Kaler: U helping with achievement gap
WILLMAR -- The University of Minnesota's standing among research universities continues to grow while it also focuses its efforts on improving the education of children in the state's K-12 school system. University president Eric Kaler spoke with...
WILLMAR - The University of Minnesota’s standing among research universities continues to grow while it also focuses its efforts on improving the education of children in the state’s K-12 school system. University president Eric Kaler spoke with a group of about 35 people, mostly alumni, Friday at The Oaks at Eagle Creek. He provided an update on the university’s activities and answered questions.
Kaler began by talking about a recent gathering of Generation Next, a partnership working to close the academic achievement gap between white children and children of color.
Generation Next focuses on Minneapolis and St. Paul. Kaler said a similar effort is needed across the state.
“You may know that Minnesota has the largest achievement gap of any state in the country,” He said. “That’s really almost unbelievable, but it’s true, and we can’t continue that.”
The state will need a well educated workforce in the coming years, he said.
“We have to educate all Minnesotans,” he added. “We have to have a workforce ready for the future that looks like Minnesota, and we do not.”
After his talk, Kaler talked about the university’s efforts to assist public schools in closing the gap. Teacher training takes place at other universities in the state more than at the U of M, but the university is involved in research on the achievement gap.
“We have a terrific educational psychology program,” he said.
Other research is trying to identify what kids need to succeed. Screening of three year-olds for hearing or eyesight problems or developmental delays is an important early childhood need Children who start out behind because of undiagnosed problems find it difficult to catch up, he added.
The university’s research and programs also dovetail with the state’s World’s Best Workforce law. The law lists goals for the state’s students: All children ready for kindergarten, third-graders reading at grade level, racial and economic gaps closed, all students graduate from high school and all students are ready for career and postsecondary education.
Willmar Senior High School uses a U of M program, Ramp-Up to Readiness. The weekly one-hour course in grades 9-12 prepares students for life after high school and helps them stay on a path toward graduation.
Kaler said the achievement gap can be “persistent generationally,” but “I believe we can make progress.”
Kaler mentioned a number of other issues, saying, “we touch a lot of different things.”
The university’s impact on the Willmar area includes 2,103 alumni living in the area who have earned 2,606 degrees. Forty-four U of M staff members live in the district, earning nearly $1.9 million a year.
Currently, 334 students from the area attend the University of Minnesota. Numerous doctors, dentists, veterinarians and pharmacists who attended the university work in the community.
The Minnesota Poultry Testing Laboratory and the Rice Regional Dental Clinic, both affiliated with the university, are located in Willmar.
The university was recently ranked among the top 25 research universities in the nation.
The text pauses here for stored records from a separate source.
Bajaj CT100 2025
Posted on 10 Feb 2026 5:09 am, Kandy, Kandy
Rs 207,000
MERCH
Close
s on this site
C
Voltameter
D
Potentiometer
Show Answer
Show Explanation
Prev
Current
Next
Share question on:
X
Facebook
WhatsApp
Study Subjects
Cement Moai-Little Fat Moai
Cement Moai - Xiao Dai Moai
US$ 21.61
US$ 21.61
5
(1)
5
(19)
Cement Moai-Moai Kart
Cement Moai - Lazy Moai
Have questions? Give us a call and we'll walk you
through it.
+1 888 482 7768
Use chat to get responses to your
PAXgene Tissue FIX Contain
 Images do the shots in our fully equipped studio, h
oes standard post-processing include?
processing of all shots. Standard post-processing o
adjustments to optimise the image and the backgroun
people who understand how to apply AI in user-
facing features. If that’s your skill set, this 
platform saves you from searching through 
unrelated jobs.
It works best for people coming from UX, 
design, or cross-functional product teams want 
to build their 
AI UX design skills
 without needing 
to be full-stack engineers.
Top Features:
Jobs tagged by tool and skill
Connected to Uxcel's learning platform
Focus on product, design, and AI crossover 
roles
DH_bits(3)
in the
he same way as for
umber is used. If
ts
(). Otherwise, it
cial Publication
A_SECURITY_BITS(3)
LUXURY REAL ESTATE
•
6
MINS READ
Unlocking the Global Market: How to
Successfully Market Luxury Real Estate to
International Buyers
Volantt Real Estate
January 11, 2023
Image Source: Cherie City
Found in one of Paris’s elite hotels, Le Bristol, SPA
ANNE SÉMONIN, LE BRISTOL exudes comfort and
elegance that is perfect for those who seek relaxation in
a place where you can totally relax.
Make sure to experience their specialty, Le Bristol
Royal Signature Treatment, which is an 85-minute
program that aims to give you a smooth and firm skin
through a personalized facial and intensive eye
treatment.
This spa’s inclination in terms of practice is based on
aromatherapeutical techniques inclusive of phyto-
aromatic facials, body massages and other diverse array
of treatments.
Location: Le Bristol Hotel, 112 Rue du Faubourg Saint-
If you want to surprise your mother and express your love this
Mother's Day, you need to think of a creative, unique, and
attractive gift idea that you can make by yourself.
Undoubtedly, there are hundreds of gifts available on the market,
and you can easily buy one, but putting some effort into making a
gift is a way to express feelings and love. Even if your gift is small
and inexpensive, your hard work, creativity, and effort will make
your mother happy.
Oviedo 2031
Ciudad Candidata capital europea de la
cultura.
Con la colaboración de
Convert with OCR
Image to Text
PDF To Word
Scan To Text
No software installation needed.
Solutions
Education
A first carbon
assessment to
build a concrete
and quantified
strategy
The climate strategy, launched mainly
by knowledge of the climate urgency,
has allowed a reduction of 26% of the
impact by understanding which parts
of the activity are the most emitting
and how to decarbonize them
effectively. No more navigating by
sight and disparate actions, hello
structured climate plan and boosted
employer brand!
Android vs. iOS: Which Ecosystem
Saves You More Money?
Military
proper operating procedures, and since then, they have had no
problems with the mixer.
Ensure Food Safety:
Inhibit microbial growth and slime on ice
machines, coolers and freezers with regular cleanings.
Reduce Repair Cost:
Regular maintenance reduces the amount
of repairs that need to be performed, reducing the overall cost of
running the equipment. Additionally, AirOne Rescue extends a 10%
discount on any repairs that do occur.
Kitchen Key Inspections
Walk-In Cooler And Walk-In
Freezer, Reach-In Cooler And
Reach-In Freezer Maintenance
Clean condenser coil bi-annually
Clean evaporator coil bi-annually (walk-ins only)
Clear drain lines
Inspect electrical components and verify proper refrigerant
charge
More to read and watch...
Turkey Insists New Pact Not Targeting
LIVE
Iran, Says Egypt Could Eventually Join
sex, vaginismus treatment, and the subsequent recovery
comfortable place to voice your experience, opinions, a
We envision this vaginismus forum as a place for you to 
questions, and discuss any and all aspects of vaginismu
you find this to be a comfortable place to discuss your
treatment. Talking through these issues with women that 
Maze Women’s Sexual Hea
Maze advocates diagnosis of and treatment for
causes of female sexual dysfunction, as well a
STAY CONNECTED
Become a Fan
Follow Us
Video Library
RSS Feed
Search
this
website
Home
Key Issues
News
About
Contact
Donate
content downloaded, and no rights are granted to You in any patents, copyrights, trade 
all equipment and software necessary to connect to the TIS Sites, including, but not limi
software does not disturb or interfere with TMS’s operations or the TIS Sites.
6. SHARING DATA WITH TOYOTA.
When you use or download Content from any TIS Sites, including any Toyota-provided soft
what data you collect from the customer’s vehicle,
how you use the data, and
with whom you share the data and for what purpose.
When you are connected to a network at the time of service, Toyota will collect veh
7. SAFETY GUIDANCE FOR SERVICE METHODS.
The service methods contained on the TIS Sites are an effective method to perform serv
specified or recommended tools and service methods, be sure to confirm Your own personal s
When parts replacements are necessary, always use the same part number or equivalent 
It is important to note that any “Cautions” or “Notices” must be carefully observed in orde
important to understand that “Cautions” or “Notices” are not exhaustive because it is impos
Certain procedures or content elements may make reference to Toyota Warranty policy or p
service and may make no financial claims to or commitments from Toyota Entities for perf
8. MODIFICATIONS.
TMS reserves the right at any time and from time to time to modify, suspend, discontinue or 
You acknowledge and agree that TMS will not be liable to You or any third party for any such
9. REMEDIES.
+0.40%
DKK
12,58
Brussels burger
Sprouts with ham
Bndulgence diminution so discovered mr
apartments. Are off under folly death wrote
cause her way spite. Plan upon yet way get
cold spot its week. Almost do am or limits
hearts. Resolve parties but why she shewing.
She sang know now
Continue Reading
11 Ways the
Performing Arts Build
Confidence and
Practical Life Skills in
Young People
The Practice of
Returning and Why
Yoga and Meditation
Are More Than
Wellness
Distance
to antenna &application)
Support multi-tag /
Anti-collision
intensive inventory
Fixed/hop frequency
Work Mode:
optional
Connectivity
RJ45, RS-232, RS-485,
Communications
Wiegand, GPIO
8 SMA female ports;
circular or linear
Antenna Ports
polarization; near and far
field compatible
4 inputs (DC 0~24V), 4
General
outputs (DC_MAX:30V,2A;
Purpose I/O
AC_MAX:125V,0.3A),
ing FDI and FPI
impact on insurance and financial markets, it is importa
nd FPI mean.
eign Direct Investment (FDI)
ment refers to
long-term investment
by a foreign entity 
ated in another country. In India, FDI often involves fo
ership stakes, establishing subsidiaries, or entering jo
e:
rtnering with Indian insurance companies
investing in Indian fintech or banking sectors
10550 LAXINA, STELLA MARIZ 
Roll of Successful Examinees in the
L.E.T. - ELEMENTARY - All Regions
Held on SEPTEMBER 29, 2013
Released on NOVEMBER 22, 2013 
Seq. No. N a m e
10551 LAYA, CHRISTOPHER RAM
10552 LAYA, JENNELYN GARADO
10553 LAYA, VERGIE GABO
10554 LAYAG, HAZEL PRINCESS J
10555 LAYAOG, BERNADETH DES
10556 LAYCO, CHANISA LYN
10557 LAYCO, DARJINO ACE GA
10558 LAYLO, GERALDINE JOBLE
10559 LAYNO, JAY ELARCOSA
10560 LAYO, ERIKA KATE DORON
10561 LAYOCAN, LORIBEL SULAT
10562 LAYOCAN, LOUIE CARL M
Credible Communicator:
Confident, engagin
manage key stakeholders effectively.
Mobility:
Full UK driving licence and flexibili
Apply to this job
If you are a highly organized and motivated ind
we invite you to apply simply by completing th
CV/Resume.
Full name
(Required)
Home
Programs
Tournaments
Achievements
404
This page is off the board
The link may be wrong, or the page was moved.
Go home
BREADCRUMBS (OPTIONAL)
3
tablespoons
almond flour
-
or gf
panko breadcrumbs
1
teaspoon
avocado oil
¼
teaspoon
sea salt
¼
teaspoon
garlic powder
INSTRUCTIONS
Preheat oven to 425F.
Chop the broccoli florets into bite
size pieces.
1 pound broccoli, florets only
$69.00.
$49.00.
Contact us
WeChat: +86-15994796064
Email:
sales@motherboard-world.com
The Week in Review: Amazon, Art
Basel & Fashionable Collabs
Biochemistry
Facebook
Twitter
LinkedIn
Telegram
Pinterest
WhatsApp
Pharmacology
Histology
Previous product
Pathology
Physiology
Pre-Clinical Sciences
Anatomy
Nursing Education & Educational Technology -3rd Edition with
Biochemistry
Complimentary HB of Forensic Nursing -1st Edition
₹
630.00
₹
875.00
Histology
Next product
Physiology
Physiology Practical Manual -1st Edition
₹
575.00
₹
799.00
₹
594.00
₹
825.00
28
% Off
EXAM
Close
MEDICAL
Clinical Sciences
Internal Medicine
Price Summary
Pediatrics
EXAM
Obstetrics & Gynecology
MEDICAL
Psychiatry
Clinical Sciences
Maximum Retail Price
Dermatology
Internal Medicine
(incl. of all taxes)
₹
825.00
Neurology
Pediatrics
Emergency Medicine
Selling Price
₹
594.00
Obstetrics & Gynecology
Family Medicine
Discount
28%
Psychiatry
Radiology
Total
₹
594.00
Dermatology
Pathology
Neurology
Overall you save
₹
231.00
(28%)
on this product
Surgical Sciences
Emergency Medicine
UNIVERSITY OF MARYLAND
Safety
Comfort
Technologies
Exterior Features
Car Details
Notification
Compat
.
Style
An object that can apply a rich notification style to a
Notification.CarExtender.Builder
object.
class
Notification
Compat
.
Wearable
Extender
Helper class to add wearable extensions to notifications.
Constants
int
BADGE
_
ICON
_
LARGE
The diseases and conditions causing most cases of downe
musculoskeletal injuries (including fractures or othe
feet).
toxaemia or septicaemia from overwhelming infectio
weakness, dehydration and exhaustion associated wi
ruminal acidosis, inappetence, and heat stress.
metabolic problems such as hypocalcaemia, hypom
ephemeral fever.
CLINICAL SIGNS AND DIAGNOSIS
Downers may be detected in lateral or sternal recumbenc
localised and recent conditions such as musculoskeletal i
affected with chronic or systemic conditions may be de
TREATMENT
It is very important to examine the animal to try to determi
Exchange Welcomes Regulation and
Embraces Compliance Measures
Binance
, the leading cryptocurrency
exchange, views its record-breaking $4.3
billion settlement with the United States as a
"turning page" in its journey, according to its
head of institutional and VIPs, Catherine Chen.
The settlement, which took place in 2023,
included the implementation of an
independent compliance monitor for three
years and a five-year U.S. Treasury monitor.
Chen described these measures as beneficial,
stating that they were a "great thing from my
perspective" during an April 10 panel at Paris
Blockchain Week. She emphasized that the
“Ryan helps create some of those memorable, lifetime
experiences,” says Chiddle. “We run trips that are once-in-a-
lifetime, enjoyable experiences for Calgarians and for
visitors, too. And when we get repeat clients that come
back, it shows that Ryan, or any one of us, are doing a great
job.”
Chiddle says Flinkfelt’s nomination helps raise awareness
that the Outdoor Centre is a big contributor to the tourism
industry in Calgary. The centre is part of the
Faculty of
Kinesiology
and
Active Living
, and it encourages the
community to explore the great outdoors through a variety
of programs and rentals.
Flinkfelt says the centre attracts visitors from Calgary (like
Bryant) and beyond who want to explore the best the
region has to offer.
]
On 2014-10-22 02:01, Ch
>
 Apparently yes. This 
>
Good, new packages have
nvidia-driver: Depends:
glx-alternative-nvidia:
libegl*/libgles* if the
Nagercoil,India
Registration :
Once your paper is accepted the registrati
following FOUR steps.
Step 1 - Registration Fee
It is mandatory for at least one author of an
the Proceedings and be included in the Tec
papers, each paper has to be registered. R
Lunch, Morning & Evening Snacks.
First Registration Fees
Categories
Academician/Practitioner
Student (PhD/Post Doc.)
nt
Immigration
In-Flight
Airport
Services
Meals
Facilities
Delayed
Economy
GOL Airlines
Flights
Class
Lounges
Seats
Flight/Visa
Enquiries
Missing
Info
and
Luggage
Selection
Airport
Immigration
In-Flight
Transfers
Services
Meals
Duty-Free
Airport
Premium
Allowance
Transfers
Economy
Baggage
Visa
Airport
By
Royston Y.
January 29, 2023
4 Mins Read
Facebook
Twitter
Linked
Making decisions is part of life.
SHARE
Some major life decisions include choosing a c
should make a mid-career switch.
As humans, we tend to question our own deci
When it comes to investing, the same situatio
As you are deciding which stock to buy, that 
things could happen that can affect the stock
Only nine of the schools on the list were public research universities, he said.
The Center for Measuring University Performance at Arizona State University measures universities on nine categories, like incoming student test scores, philanthropy, how much research and federal research is done.
For the first time, the university was listed among the top 25 in every category, Kaler said.
The ranking and other academic achievements should help the university continue its ability to improve education and research.
The university is the eighth- or ninth-largest public research university in the country, Kaler said, and it receives about $800 million a year in research grants from external sponsors.